Selon la télévision d’État iranienne, « trois navires russes, dont un destroyer, et deux navires chinois, ont rejoint ses 11 navires ». Les Gardiens de la révolution iraniens participent avec de petits navires et des hélicoptères.

De son côté, la Chine a envoyé un destroyer lance-missiles, un navire de ravitaillement et des hélicoptères, ainsi que 40 membres du Corps des Marines chinois, pour participer à l’exercice.

« L’exercice a pour but d’approfondir la coopération pratique des trois marines, et de montrer la volonté et les capacités des trois pays pour sauvegarder conjointement la sécurité maritime et construire une communauté de destin maritime », selon le ministère chinois de la Défense nationale.

Les exercices comportent des combats nocturnes, des opérations de sauvetage et des exercices de lutte contre les incendies, d’après la télévision iranienne.

Dans un communiqué de presse, paru le 20 janvier, l’amiral Mustafa Tajeddin, porte-parole des manœuvres, a indiqué que ces exercices visent à « renforcer la sécurité dans la région, d’exprimer la bonne volonté et de démontrer les capacités des trois pays à soutenir conjointement la paix mondiale et la sécurité maritime ».

Cité par l’agence de presse IRNA, le porte-parole a expliqué que « les manœuvres de cette année se déroulent sous le slogan « Ensemble pour la sécurité et la paix », sur une zone de 17 000 kilomètres carrés dans la partie nord de l’océan Indien ».

Il s’agit des troisièmes manœuvres militaires du genre, réunissant des navires de guerre et des aéronefs des marines des trois pays.
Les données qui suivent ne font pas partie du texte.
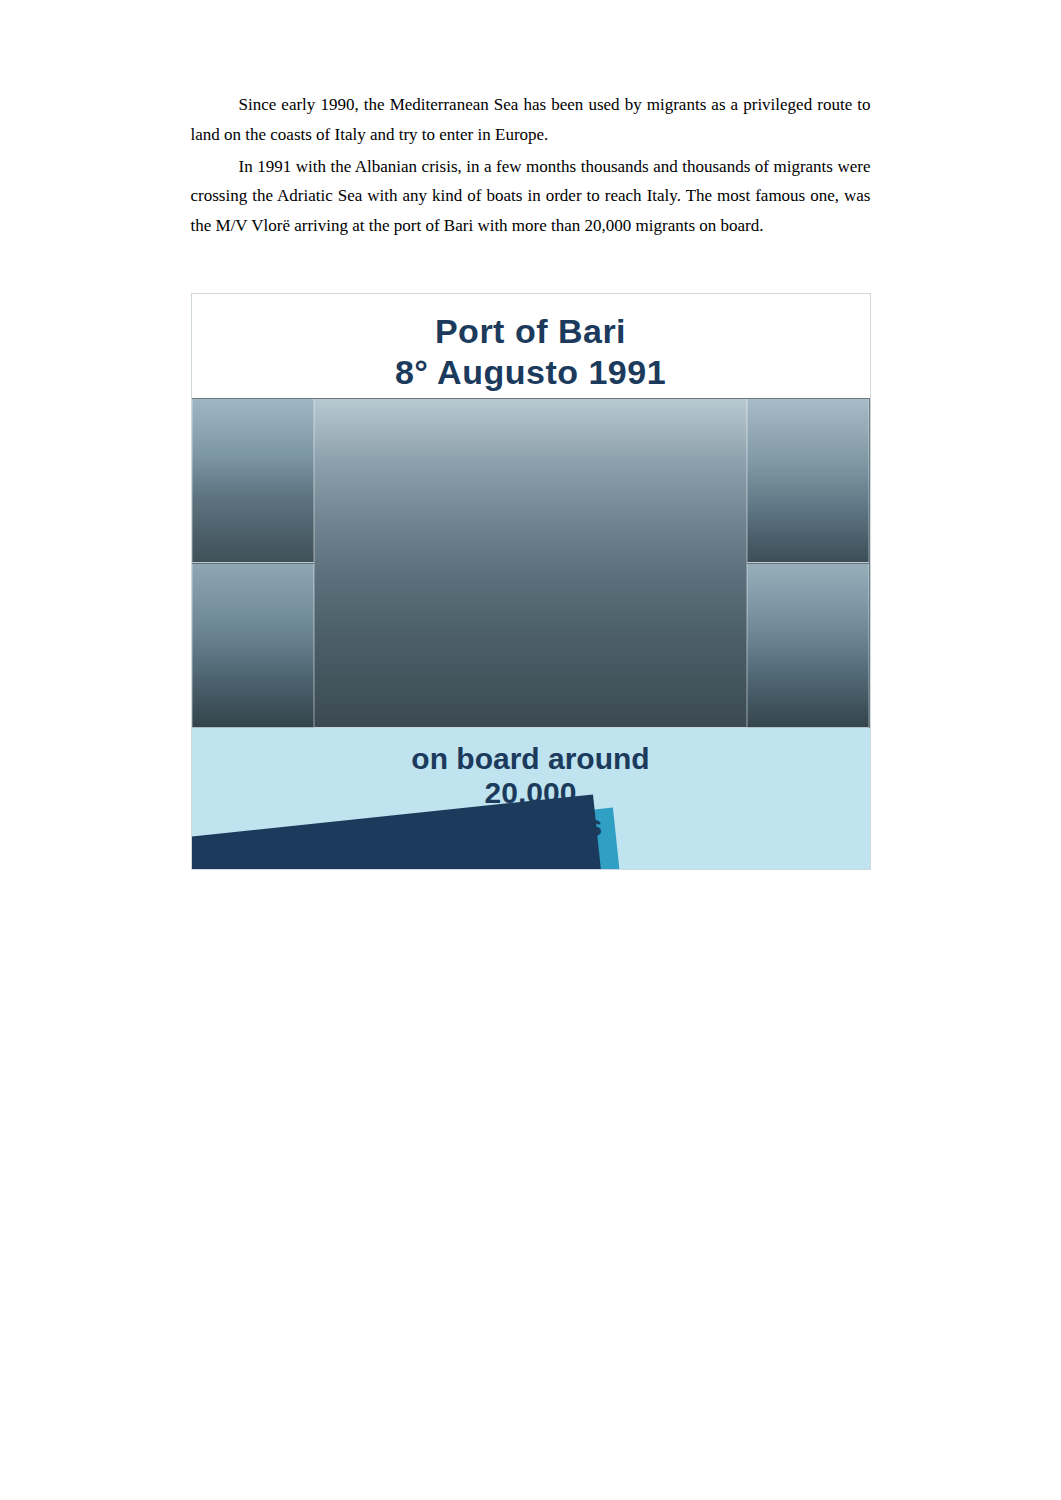Since early 1990, the Mediterranean Sea has been used by migrants as a privileged route to land on the coasts of Italy and try to enter in Europe.
In 1991 with the Albanian crisis, in a few months thousands and thousands of migrants were crossing the Adriatic Sea with any kind of boats in order to reach Italy. The most famous one, was the M/V Vlorë arriving at the port of Bari with more than 20,000 migrants on board.
Port of Bari 8° Augusto 1991
on board around 20,000 Albanians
Les premières manœuvres de la « Ceinture de sécurité maritime » avaient eu lieu en décembre 2019.

Les manœuvres enchaînaient diverses opérations tactiques dans le cadre de la sécurisation du commerce maritime international, la lutte contre le terrorisme maritime et la piraterie, l’échange d’informations dans les domaines de la recherche et du sauvetage, et l’échange d’expériences, selon la même source.

L’agence de presse IRNA a rapporté que « l’amélioration des relations bilatérales entre Téhéran et Moscou renforcera la sécurité dans la région et sur la scène internationale ».